▶ [Directions] State how many lines in the listing below include the word "drwxr". Give nothing but the number.

▶ [Input data]
[Start of section]

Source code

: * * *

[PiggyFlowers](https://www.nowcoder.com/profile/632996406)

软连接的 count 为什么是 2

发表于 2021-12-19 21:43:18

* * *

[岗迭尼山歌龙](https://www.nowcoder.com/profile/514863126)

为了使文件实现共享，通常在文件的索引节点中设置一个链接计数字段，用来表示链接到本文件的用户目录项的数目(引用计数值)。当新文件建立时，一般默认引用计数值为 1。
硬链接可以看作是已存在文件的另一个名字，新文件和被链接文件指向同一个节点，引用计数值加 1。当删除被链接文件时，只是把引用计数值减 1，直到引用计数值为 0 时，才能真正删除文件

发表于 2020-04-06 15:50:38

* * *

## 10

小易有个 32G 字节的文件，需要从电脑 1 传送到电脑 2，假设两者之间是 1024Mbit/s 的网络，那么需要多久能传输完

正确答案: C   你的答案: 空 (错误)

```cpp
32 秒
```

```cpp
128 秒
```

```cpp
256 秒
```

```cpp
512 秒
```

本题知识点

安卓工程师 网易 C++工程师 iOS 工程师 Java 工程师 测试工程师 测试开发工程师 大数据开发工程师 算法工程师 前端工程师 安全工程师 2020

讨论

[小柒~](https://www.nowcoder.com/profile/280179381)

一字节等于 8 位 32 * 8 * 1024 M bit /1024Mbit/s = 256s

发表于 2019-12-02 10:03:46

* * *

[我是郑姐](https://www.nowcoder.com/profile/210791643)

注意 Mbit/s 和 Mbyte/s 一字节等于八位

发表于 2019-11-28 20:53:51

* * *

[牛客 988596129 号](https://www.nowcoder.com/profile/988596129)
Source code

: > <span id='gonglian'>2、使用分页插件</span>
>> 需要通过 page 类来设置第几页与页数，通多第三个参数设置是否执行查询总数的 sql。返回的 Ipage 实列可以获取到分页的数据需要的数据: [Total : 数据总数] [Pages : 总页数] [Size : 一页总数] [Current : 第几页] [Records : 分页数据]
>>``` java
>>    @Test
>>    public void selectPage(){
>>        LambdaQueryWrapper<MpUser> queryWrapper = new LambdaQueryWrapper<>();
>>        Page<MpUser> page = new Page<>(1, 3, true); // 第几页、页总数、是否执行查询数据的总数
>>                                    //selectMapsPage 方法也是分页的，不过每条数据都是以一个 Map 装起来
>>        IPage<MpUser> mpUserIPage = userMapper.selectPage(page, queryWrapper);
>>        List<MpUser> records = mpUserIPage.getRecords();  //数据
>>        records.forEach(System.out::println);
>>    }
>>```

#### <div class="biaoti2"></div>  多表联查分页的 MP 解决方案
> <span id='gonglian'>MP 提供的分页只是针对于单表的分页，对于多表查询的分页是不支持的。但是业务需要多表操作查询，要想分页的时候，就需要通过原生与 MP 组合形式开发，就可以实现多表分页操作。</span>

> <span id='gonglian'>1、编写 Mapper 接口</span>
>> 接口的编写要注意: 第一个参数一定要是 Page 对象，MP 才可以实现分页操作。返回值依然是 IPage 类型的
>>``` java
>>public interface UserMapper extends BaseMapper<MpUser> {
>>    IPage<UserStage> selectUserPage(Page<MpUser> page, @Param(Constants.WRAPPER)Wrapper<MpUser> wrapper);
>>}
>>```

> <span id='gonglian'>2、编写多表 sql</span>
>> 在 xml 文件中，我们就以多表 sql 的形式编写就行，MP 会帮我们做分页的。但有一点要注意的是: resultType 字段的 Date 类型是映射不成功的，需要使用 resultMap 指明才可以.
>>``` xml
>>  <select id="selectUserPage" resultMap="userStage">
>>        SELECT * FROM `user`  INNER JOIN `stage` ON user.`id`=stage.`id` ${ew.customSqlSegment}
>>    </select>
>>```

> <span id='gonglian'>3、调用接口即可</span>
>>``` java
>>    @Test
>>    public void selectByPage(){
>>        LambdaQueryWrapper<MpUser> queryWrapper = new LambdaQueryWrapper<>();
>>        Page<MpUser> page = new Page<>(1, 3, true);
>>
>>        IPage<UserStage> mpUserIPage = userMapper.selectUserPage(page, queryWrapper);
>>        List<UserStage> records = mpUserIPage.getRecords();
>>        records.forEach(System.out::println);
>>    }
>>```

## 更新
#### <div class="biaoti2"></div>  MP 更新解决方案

[End of section]
[Start of section]

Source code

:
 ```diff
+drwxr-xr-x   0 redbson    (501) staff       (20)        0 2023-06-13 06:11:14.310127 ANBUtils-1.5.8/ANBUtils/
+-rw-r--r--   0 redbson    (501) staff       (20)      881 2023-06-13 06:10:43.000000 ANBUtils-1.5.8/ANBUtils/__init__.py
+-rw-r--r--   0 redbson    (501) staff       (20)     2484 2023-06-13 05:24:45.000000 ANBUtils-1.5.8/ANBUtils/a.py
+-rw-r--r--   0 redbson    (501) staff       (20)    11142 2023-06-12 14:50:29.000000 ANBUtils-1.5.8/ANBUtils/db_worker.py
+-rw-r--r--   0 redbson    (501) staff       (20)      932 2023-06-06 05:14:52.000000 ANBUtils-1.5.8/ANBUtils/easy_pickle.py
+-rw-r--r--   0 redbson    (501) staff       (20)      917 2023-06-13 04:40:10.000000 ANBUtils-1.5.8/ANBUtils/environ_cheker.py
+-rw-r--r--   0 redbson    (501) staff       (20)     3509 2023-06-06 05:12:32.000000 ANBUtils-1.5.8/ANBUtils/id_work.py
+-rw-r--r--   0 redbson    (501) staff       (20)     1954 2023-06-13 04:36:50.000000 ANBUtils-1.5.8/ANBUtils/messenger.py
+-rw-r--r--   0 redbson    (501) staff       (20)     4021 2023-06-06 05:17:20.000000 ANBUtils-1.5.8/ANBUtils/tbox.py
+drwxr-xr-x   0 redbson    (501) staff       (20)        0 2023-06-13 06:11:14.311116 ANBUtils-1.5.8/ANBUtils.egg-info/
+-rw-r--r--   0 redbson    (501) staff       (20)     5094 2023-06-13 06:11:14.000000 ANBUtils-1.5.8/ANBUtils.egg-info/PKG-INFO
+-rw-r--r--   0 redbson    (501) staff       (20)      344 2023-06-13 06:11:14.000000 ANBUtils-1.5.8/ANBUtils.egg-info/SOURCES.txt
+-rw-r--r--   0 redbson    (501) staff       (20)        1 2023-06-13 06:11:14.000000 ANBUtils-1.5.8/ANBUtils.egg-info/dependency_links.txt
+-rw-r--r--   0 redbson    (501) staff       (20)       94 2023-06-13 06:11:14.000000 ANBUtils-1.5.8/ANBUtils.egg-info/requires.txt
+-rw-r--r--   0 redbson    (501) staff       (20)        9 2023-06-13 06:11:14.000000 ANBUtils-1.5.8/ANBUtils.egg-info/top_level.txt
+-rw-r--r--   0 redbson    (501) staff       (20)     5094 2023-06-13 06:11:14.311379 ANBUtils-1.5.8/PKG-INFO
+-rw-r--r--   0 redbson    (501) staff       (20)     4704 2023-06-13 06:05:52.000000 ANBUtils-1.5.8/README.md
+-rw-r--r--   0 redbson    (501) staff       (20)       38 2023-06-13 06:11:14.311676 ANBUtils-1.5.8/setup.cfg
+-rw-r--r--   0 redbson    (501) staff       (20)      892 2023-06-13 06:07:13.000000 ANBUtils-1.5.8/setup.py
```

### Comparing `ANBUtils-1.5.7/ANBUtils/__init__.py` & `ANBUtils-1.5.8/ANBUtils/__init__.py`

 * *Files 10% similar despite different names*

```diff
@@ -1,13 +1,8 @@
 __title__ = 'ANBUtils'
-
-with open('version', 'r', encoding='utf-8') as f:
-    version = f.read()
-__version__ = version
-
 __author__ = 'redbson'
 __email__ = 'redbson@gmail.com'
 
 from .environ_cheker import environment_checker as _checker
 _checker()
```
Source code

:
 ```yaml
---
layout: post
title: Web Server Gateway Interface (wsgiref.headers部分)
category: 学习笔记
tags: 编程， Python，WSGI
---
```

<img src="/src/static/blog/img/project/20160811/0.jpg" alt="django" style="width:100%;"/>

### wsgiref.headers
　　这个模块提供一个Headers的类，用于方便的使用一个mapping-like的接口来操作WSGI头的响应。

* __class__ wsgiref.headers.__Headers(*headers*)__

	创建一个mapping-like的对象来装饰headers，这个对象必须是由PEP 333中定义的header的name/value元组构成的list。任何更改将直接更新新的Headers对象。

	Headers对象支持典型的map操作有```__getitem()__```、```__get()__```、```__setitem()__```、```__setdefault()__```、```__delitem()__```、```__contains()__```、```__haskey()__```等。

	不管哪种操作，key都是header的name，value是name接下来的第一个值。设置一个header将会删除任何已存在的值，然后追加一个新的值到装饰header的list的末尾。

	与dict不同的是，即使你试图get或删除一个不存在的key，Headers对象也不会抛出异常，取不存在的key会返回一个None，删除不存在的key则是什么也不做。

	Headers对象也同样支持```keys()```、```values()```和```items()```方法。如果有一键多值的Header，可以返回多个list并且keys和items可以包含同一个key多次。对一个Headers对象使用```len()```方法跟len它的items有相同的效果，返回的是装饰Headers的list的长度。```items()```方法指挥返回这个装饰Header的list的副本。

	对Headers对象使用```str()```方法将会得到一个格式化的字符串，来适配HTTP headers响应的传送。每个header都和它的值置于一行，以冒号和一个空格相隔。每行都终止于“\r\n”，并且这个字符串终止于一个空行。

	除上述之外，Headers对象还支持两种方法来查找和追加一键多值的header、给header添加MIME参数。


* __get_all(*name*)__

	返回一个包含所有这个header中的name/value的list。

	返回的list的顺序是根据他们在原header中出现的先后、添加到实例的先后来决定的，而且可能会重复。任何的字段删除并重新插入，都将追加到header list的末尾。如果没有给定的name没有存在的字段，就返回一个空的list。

[End of section]

▶ [Written solution] 2